Extracted records:
_ _ _ _ _
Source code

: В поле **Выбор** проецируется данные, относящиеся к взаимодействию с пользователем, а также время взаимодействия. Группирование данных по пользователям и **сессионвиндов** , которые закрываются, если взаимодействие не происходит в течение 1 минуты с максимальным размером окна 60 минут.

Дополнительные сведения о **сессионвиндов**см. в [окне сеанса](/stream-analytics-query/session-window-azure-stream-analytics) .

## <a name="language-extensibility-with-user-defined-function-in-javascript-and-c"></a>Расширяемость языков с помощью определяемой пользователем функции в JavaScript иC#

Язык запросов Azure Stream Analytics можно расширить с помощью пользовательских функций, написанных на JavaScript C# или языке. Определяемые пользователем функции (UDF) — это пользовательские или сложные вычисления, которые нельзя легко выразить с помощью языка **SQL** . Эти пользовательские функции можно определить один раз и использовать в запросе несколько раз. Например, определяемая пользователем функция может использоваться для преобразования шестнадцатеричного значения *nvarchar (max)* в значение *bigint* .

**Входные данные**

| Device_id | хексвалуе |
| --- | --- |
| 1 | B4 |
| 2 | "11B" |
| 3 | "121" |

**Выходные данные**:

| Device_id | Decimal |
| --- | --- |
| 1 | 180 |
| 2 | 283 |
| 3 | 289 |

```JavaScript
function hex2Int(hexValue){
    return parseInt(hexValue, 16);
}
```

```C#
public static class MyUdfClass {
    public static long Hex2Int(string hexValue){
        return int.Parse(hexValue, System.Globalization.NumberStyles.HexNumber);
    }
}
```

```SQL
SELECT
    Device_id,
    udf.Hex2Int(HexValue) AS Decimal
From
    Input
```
_ _ _ _ _
### [YOUR OBJECTIVE]
Restate word for word each line of the data from the one with "Device_id | хексвалуе |" to the last, keeping both ends.

### [TASK RESPONSE]
| Device_id | хексвалуе |
| --- | --- |
| 1 | B4 |
| 2 | "11B" |
| 3 | "121" |

**Выходные данные**:

| Device_id | Decimal |
| --- | --- |
| 1 | 180 |
| 2 | 283 |
| 3 | 289 |

```JavaScript
function hex2Int(hexValue){
    return parseInt(hexValue, 16);
}
```

```C#
public static class MyUdfClass {
    public static long Hex2Int(string hexValue){
        return int.Parse(hexValue, System.Globalization.NumberStyles.HexNumber);
    }
}
```

```SQL
SELECT
    Device_id,
    udf.Hex2Int(HexValue) AS Decimal
From
    Input
```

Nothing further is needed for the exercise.